Facebook ha trovato un compromesso con l’Australia sulla retribuzione delle news, ma ora la sfida si sposta in Europa.
Se la nazione dell’Oceania può finalmente tirare un sospiro di sollievo, così non è per l’Antico Continente, il quale si sta velocemente direzionando verso leggi che andranno proprio a toccare gli interessi dei grandi social network.
L’Australia ha infatti recentemente introdotto una legge che impone alle Big Tech la retribuzione ai giornali degli articoli condivisi sui vari portali, cosa che dovrebbe ribilanciare una situazione che viene percepita da molti come una prepotenza finanziaria perpetrata dalle industrie digitali.
Sebbene la teoria sia difficile da dimostrare, a oggi si crede infatti che le notizie stiano portando molte più risorse alle casse dei social network di quante non ne garantiscano effettivamente agli organi di stampa.
Quella dell’Australia non è stata una vittoria schiacciante, il Governo è dovuto scendere a patteggiamenti, tuttavia si tratta di una vittoria che ha intaccato l’impenetrabile resilienza economica delle Big Tech.
Consci di questo, gli europei sono al punto di dover decidere con urgenza come gestire una nuova legge incentrata sul tema del pagamento degli articoli. Per adesso, la normativa è stata effettivamente applicata solamente dalla Francia, ma entro l’estate anche tutti i Paesi dell’UE dovranno adeguarsi.

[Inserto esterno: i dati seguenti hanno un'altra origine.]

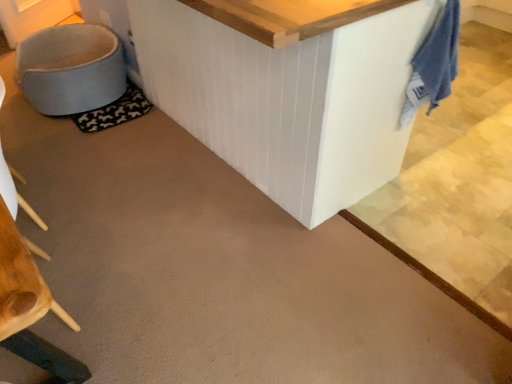
Describe the element at coordinates (70, 69) in the screenshot. I see `light blue fabric swivel chair at lower left` at that location.

What are the coordinates of `blue cotton towel at upper right` in the screenshot? It's located at (433, 65).

Where is `light blue fabric swivel chair at lower left`? The height and width of the screenshot is (384, 512). light blue fabric swivel chair at lower left is located at coordinates (70, 69).

Which of these two, light blue fabric swivel chair at lower left or blue cotton towel at upper right, is wider?

light blue fabric swivel chair at lower left.

Find the location of a particular element. Image resolution: width=512 pixels, height=384 pixels. laundry in front of the light blue fabric swivel chair at lower left is located at coordinates (433, 65).

Is the surface of light blue fabric swivel chair at lower left in direct contact with blue cotton towel at upper right?

Answer: No, light blue fabric swivel chair at lower left is not in contact with blue cotton towel at upper right.

Is point (74, 84) farther from viewer compared to point (454, 25)?

Yes, point (74, 84) is behind point (454, 25).

Could you tell me if blue cotton towel at upper right is turned towards light blue fabric swivel chair at lower left?

No, blue cotton towel at upper right is not facing towards light blue fabric swivel chair at lower left.

How many degrees apart are the facing directions of blue cotton towel at upper right and light blue fabric swivel chair at lower left?

5.36 degrees.

Does blue cotton towel at upper right touch light blue fabric swivel chair at lower left?

They are not placed beside each other.

Can you confirm if blue cotton towel at upper right is taller than light blue fabric swivel chair at lower left?

Correct, blue cotton towel at upper right is much taller as light blue fabric swivel chair at lower left.

From the picture: Measure the distance from black fabric mat at lower left to light blue fabric swivel chair at lower left.

black fabric mat at lower left is 9.75 inches from light blue fabric swivel chair at lower left.

Which of these two, black fabric mat at lower left or light blue fabric swivel chair at lower left, is thinner?

Thinner between the two is black fabric mat at lower left.

Is black fabric mat at lower left inside the boundaries of light blue fabric swivel chair at lower left, or outside?

The correct answer is: inside.

Is black fabric mat at lower left directly adjacent to blue cotton towel at upper right?

They are not placed beside each other.

Considering the sizes of objects black fabric mat at lower left and blue cotton towel at upper right in the image provided, who is wider, black fabric mat at lower left or blue cotton towel at upper right?

With larger width is black fabric mat at lower left.

Is black fabric mat at lower left positioned beyond the bounds of blue cotton towel at upper right?

Yes, black fabric mat at lower left is not within blue cotton towel at upper right.

From the image's perspective, is black fabric mat at lower left above or below blue cotton towel at upper right?

From the image's perspective, black fabric mat at lower left appears above blue cotton towel at upper right.

Considering the relative positions of blue cotton towel at upper right and black fabric mat at lower left in the image provided, is blue cotton towel at upper right to the right of black fabric mat at lower left from the viewer's perspective?

Indeed, blue cotton towel at upper right is positioned on the right side of black fabric mat at lower left.

From a real-world perspective, which object rests below the other?

black fabric mat at lower left.

Is black fabric mat at lower left located within blue cotton towel at upper right?

No, blue cotton towel at upper right does not contain black fabric mat at lower left.

Between blue cotton towel at upper right and black fabric mat at lower left, which one is positioned behind?

black fabric mat at lower left is more distant.

From the picture: Considering the sizes of objects light blue fabric swivel chair at lower left and black fabric mat at lower left in the image provided, who is smaller, light blue fabric swivel chair at lower left or black fabric mat at lower left?

Smaller between the two is black fabric mat at lower left.

Where is `mat on the right of the light blue fabric swivel chair at lower left`? mat on the right of the light blue fabric swivel chair at lower left is located at coordinates (115, 111).

Is the depth of light blue fabric swivel chair at lower left greater than that of black fabric mat at lower left?

No, light blue fabric swivel chair at lower left is in front of black fabric mat at lower left.

From a real-world perspective, is light blue fabric swivel chair at lower left beneath black fabric mat at lower left?

No, from a real-world perspective, light blue fabric swivel chair at lower left is not below black fabric mat at lower left.

Find the location of `swivel chair that is on the left side of blue cotton towel at upper right`. swivel chair that is on the left side of blue cotton towel at upper right is located at coordinates (70, 69).

Locate an element on the screen. This screenshot has width=512, height=384. laundry located on the right of light blue fabric swivel chair at lower left is located at coordinates (433, 65).

From the image, which object appears to be nearer to light blue fabric swivel chair at lower left, black fabric mat at lower left or blue cotton towel at upper right?

The object closer to light blue fabric swivel chair at lower left is black fabric mat at lower left.

Considering their positions, is blue cotton towel at upper right positioned further to black fabric mat at lower left than light blue fabric swivel chair at lower left?

blue cotton towel at upper right is positioned further to the anchor black fabric mat at lower left.

Based on their spatial positions, is blue cotton towel at upper right or black fabric mat at lower left closer to light blue fabric swivel chair at lower left?

black fabric mat at lower left.

Estimate the real-world distances between objects in this image. Which object is closer to blue cotton towel at upper right, black fabric mat at lower left or light blue fabric swivel chair at lower left?

black fabric mat at lower left is positioned closer to the anchor blue cotton towel at upper right.

From the picture: Looking at the image, which one is located further to blue cotton towel at upper right, light blue fabric swivel chair at lower left or black fabric mat at lower left?

The object further to blue cotton towel at upper right is light blue fabric swivel chair at lower left.

When comparing their distances from black fabric mat at lower left, does light blue fabric swivel chair at lower left or blue cotton towel at upper right seem further?

The object further to black fabric mat at lower left is blue cotton towel at upper right.

The height and width of the screenshot is (384, 512). What are the coordinates of `mat located between light blue fabric swivel chair at lower left and blue cotton towel at upper right in the left-right direction` in the screenshot? It's located at (115, 111).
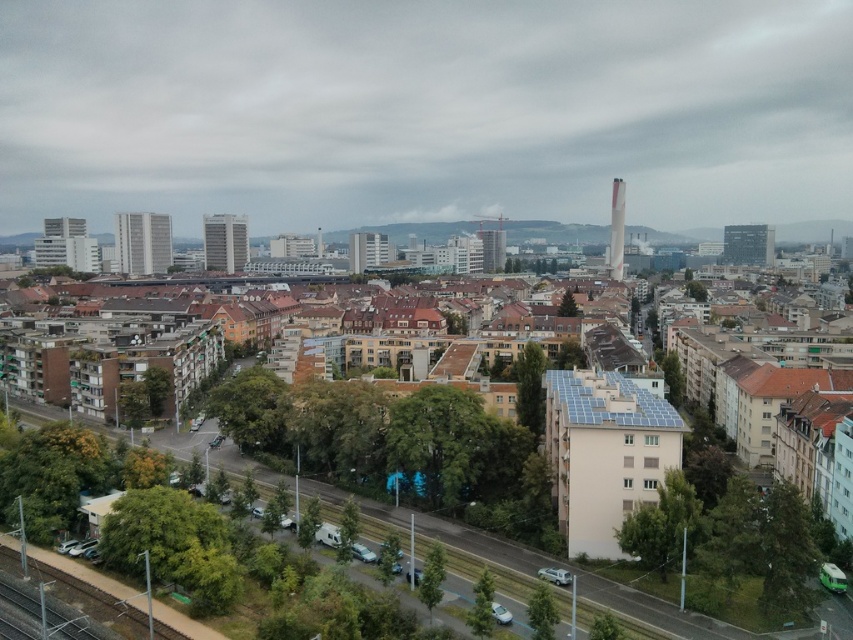
You are standing at the point marked by the coordinates point (91,600) in the cityscape image. What object are you standing on?

You are standing on the green metallic train track at lower left indicated by point (91,600).

You are a delivery drone flying over the city. You need to deliver a package to the matte glass building at center. However, you notice the white glossy building at upper left is blocking your direct path. Can you fly around it to reach your destination?

The white glossy building at upper left is in front of the matte glass building at center, so you can fly around it to reach the matte glass building at center.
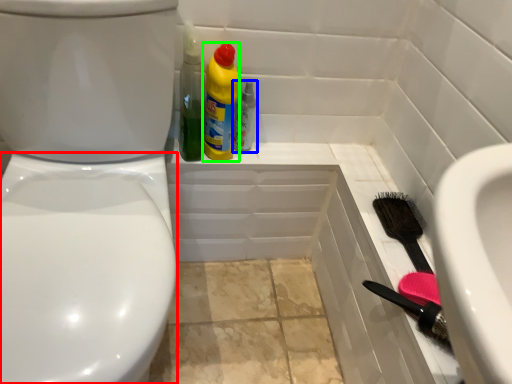
Question: Which is nearer to the bidet (highlighted by a red box)? bottle (highlighted by a blue box) or cleaning product (highlighted by a green box).

Choices:
 (A) bottle
 (B) cleaning product

Answer: (B)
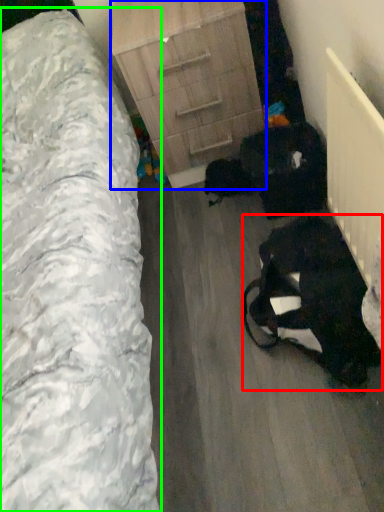
Question: Considering the real-world distances, which object is farthest from animal (highlighted by a red box)? chest of drawers (highlighted by a blue box) or furniture (highlighted by a green box)?

Choices:
 (A) chest of drawers
 (B) furniture

Answer: (A)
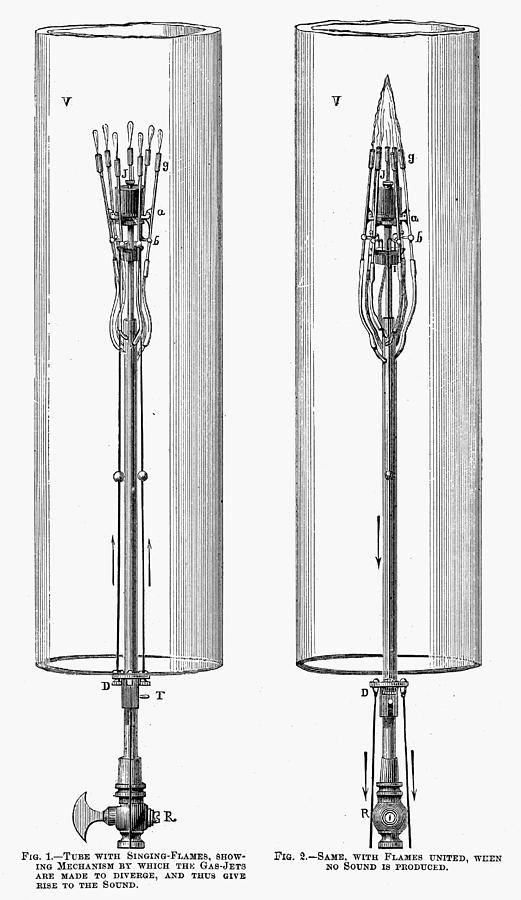
Where is `knob`? The image size is (521, 900). knob is located at coordinates (79, 810).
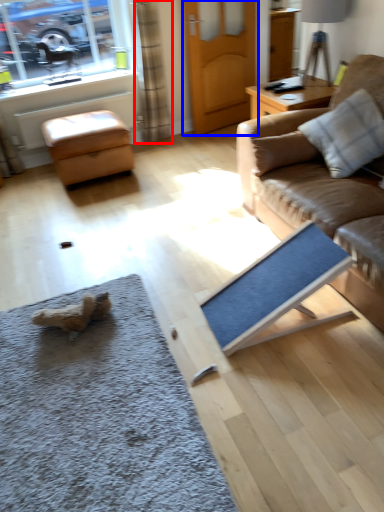
Question: Which of the following is the closest to the observer, curtain (highlighted by a red box) or door (highlighted by a blue box)?

Choices:
 (A) curtain
 (B) door

Answer: (A)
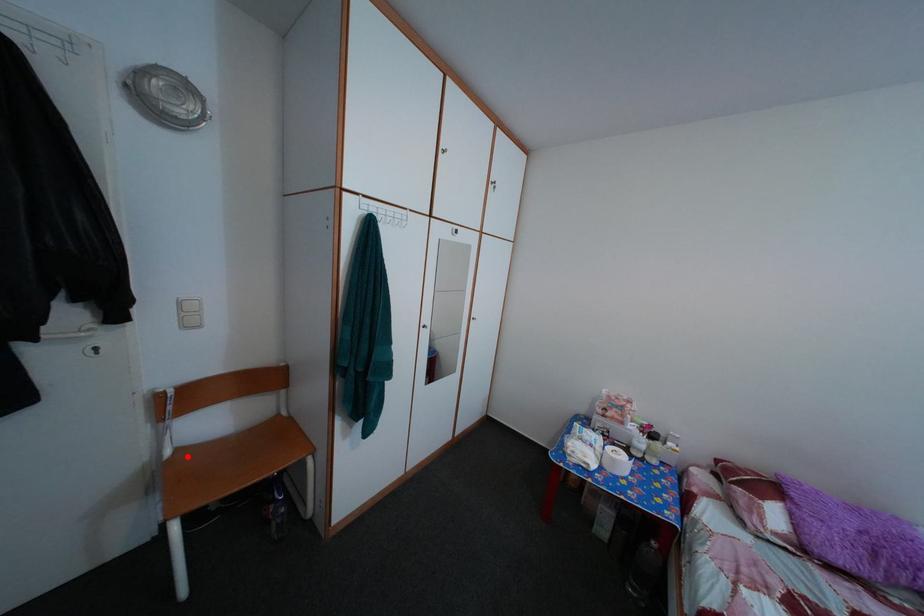
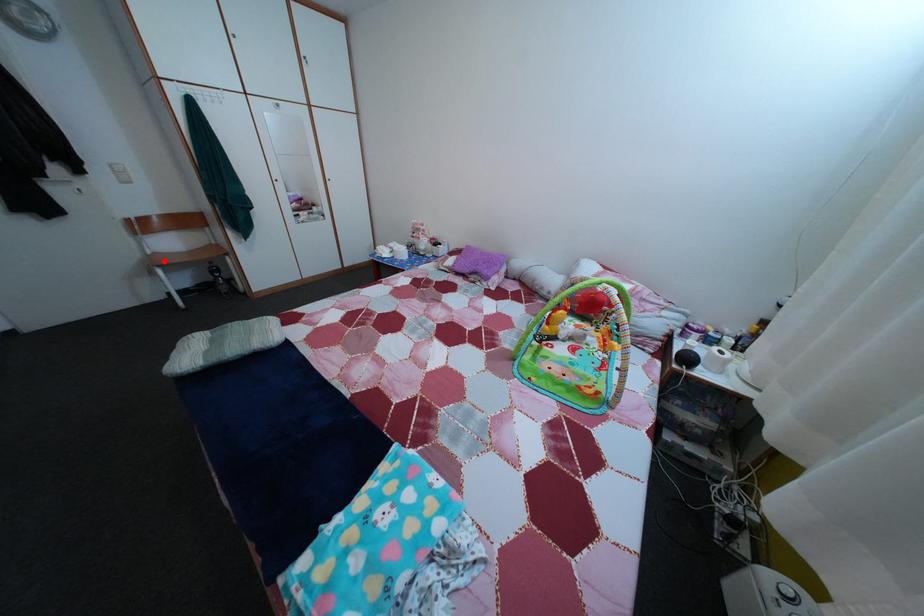
I am providing you with two images of the same scene from different viewpoints. A red point is marked on the first image and another point is marked on the second image. Do the highlighted points in image1 and image2 indicate the same real-world spot?

Yes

Questa legge, sotto certi versi, è meno efficiente di quella australiana. Nello specifico, il più grosso limite patito dall’Europa è che la cosiddetta Copyright Directive permetterà comunque a Facebook e omologhi di pubblicare pro bono i titoli e gli “snippet” delle news, contenuti che spesso bastano e avanzano al lettore medio.
Un simile difetto non è correggibile nell’immediato, ma le singole nazioni hanno ancora l’opportunità di dire la loro su un altro elemento assolutamente vitale, ovvero la gestione delle retribuzioni.
Per evitare che le Big Tech esercitino il loro strapotere a sfavore degli organi di stampa, l’Australia si è assicurata che le trattative siano seguite da un arbitrato che garantisca che tutto si svolga con equità. L’Europa ha invece optato per una soluzione più ambigua e ha delegato ai singoli Paesi Membri il compito di trovare “meccanismi di aggiustamento dei contratti” a cui Facebook, Google e tutti gli altri si dovranno adeguare.
Da più parti si chiede dunque che i governi calchino ora la mano, guadagnando quanto più terreno sia loro possibile, magari approfittando della breccia spalancata coraggiosamente dall’Australia.